И вот этот первый-то сезон и был чистый праздник, цирк с конями, и парламент, и ристалище страстей, и модный салон, и вообще всё что хошь в одном флаконе. Скучно там не бывало – очень уж всё было новое. Правда, скучно не бывало иной раз просто благодаря гомерическому идиотизму (тогда ещё новому, небывалому!) тамошних мероприятий и активитэ, или же благодаря гомерическому несоответствию уровня воцерковленности шефа - его православно-просветительским начинаниям, но иной раз бывало нескучно и в положительном смысле. Тогда, в начале лихих девяностых, кто только не прикатывался членствовать в этот КПП, и кого-кого только не приглашали спикером!
Вот там я и познакомилась с (кажется) Натальей, про которую, собственно,
разговор.
Сильно за сорок, тихая, приятная, хотя и простоватая. Из тех, кто в любой компании тихо делает что-то небольшое полезное и тихо греется об других людей, и, собственно, больше ничего. Довольно скоро она нас (с семилетним Минамотой) зазвала в гости, мы пошли, благо всё рядом, хотя и было понятно, что дружбы тут произойти не может, дама не из тех, с кем дружат. Жила она в типичной такой, классической, с довоенной патиной, коммуналке на Чехова, и комната ее оказалась как бы музеем прошлого. Ее прошлого. Это сейчас мне смешно – какое прошлое у сорокалетней тётки? У сорокалетней тётки всё только начинается. Впрочем, в данном случае даже и сейчас мне не смешно, потому что у Натальи-то всё и всамделе кончилось. Я знала, что она давным-давно вдова, но не знала, что замуж она вышла сразу после школы (увеличенные фотографии на стене, красавица в белом школьном переднике и солидный дядечка предпенсионных лет), а кто он был? – Артист. Он был артист.
У меня в голове сразу замелькал цирк, театр и кинематограф. Э?
Нет. Эстрада. Он был артист эстрады.
Ей явно хотелось об этом поговорить. Вернее, только об этом и хотелось.

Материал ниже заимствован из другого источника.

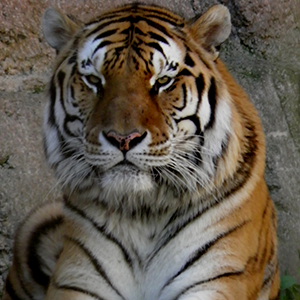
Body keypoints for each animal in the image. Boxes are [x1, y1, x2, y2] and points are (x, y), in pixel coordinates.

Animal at [2, 3, 278, 300]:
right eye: (93, 80)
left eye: (163, 81)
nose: (123, 139)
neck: (144, 213)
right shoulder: (79, 278)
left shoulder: (217, 276)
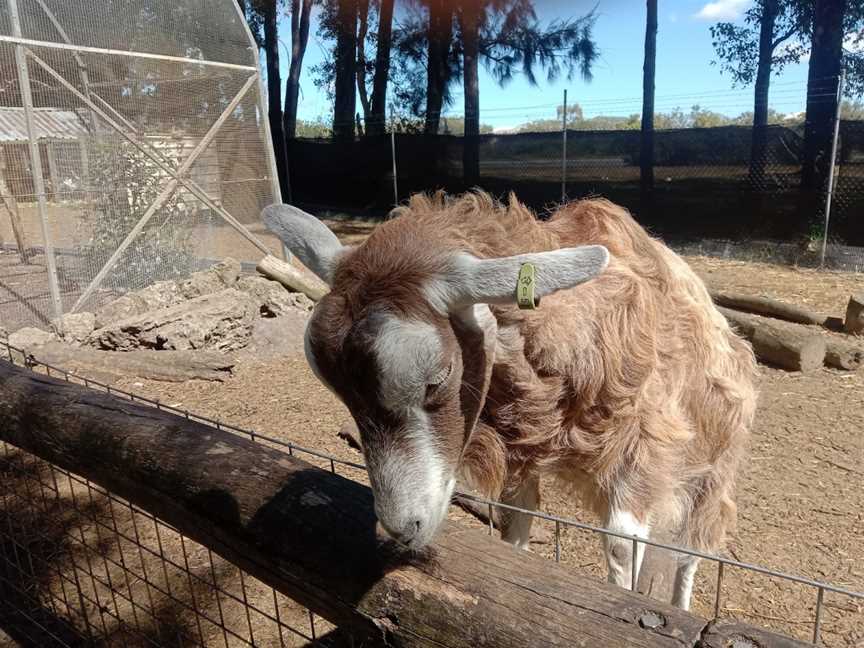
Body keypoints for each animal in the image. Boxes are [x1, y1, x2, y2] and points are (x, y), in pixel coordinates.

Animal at [264, 191, 756, 608]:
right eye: (343, 394)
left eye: (436, 379)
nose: (405, 527)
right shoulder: (523, 455)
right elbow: (514, 524)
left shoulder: (645, 449)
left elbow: (621, 545)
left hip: (715, 464)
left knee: (694, 547)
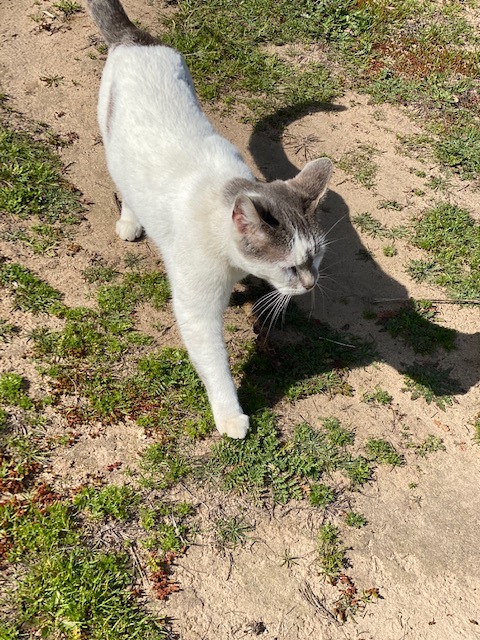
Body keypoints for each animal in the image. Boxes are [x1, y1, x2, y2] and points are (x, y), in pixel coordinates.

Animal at [87, 0, 334, 440]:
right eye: (291, 267)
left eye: (317, 258)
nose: (310, 285)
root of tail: (136, 39)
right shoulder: (197, 310)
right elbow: (216, 366)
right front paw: (230, 415)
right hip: (111, 140)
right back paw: (131, 222)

И что же? Вокал? Миманс? Мелодекламация? Может, он был гипнотизер? Или престидижитатор?
Нет. Он – лекции читал.
Я, вчерашняя студентка, видимо, слегка приподняла бровь. Артист? Лекции?
- Да, он читал лекции! В Центральном Лектории, и на радио, и на телевидение его приглашали. Он сам делал слайды, и сам писал тексты, и сам читал, он был разносторонне, разносторонне одаренный артист, вот я вам сейчас покажу –
И мы не успели опомниться, как на двери повис белый экран, и со шкафа низложился древний проектор, и в руках у нас очутилась стопка ледериновых адрес-папочек с аккуратными машинописными текстами, выбирайте, выбирайте!

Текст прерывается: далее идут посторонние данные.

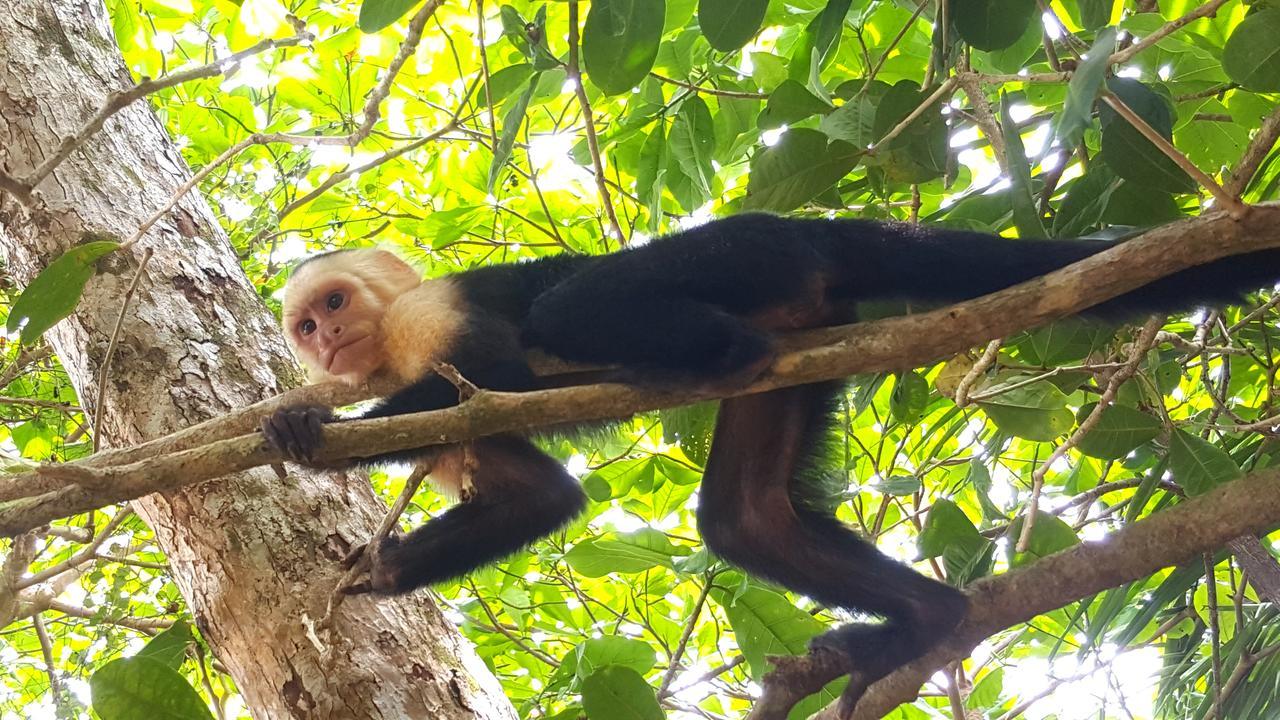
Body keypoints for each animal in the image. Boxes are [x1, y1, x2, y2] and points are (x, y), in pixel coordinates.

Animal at [259, 211, 1280, 707]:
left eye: (336, 304)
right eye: (307, 325)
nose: (326, 342)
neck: (390, 349)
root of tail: (812, 223)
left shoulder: (428, 323)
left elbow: (504, 368)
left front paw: (304, 435)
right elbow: (540, 499)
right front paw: (384, 568)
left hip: (746, 250)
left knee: (571, 310)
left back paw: (699, 352)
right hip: (803, 323)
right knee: (744, 519)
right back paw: (927, 619)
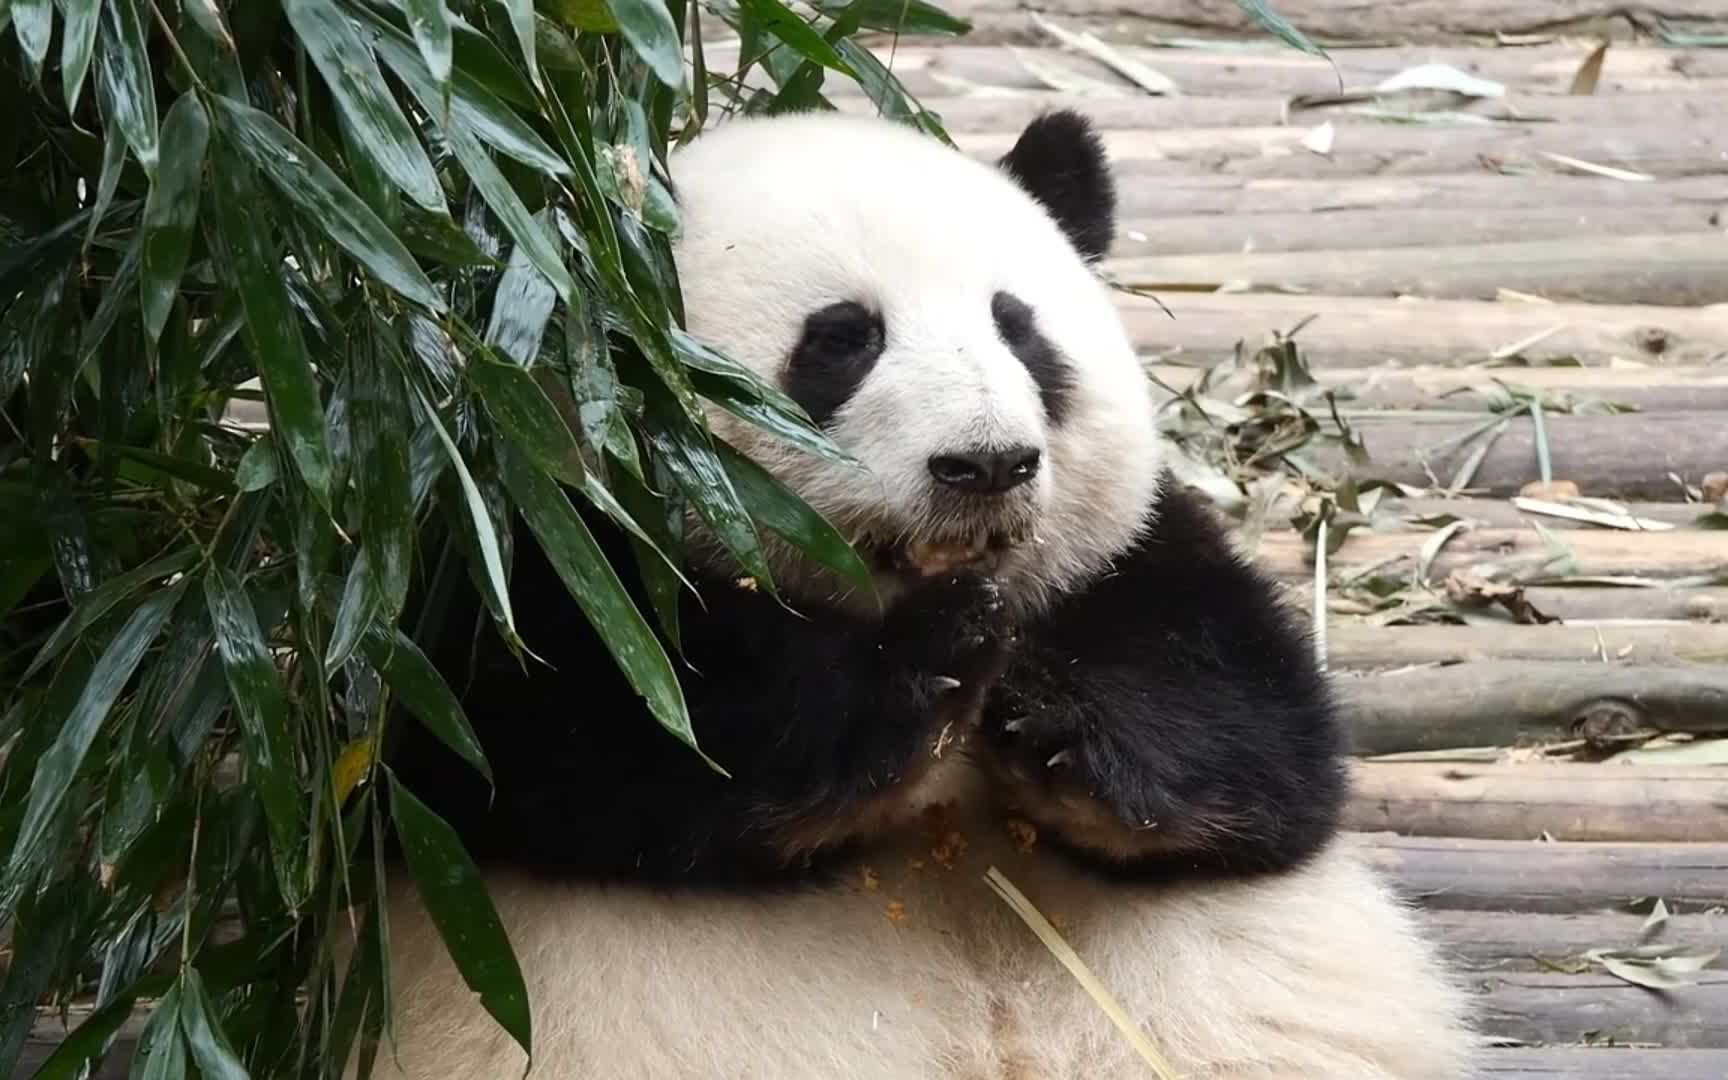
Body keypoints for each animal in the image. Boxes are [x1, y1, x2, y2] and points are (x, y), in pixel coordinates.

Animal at [364, 109, 1472, 1078]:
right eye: (843, 337)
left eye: (1019, 330)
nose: (986, 464)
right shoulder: (531, 557)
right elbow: (554, 747)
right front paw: (916, 678)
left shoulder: (1132, 557)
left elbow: (1267, 744)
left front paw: (1062, 728)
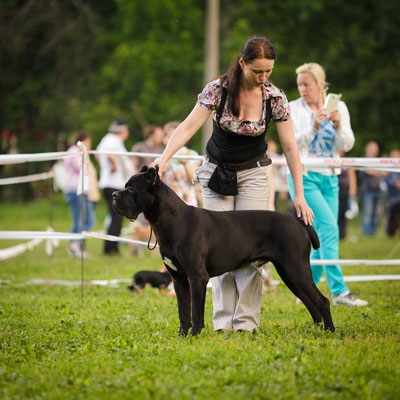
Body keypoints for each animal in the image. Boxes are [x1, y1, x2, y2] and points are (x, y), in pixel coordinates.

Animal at [112, 167, 334, 336]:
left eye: (131, 188)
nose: (114, 195)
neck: (171, 220)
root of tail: (299, 222)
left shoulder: (197, 277)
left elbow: (196, 311)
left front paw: (194, 335)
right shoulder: (179, 280)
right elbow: (183, 311)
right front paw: (182, 335)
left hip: (296, 268)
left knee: (322, 301)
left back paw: (329, 332)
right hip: (288, 273)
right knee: (309, 302)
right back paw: (316, 329)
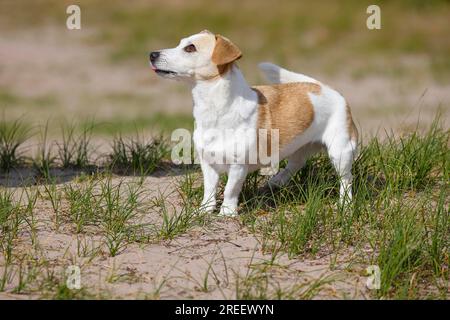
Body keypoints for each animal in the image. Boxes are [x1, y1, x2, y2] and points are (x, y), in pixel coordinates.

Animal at [149, 30, 356, 216]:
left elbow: (230, 190)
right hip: (300, 146)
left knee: (346, 180)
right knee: (295, 164)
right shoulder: (208, 163)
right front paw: (204, 210)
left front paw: (227, 212)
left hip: (340, 152)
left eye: (190, 48)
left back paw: (345, 205)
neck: (214, 110)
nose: (152, 54)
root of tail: (323, 87)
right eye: (180, 43)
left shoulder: (238, 166)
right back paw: (276, 181)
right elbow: (209, 190)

Я нечленораздельно мычала, и Наталья сама выбрала папочку – надо полагать, из козырных, и, раскочегарив проектор, откашлялась. Свет погас, и на экране возникла едкая цианово-маджентная фотография букета цветов в вазочке.
«Лекция» оказалась о котиках цветах.
Как они приятны на глаз и на понюх. Какие они бывают полевые и садовые и оранжерейные буржуйские. Как они нас радуют в природе и в горшке. Как они нас позитивно настраивают весной и летом и даже осенью. А вот же ещё икебана, искуства такая. Но мы, советский народ, и тут впереди планеты всей.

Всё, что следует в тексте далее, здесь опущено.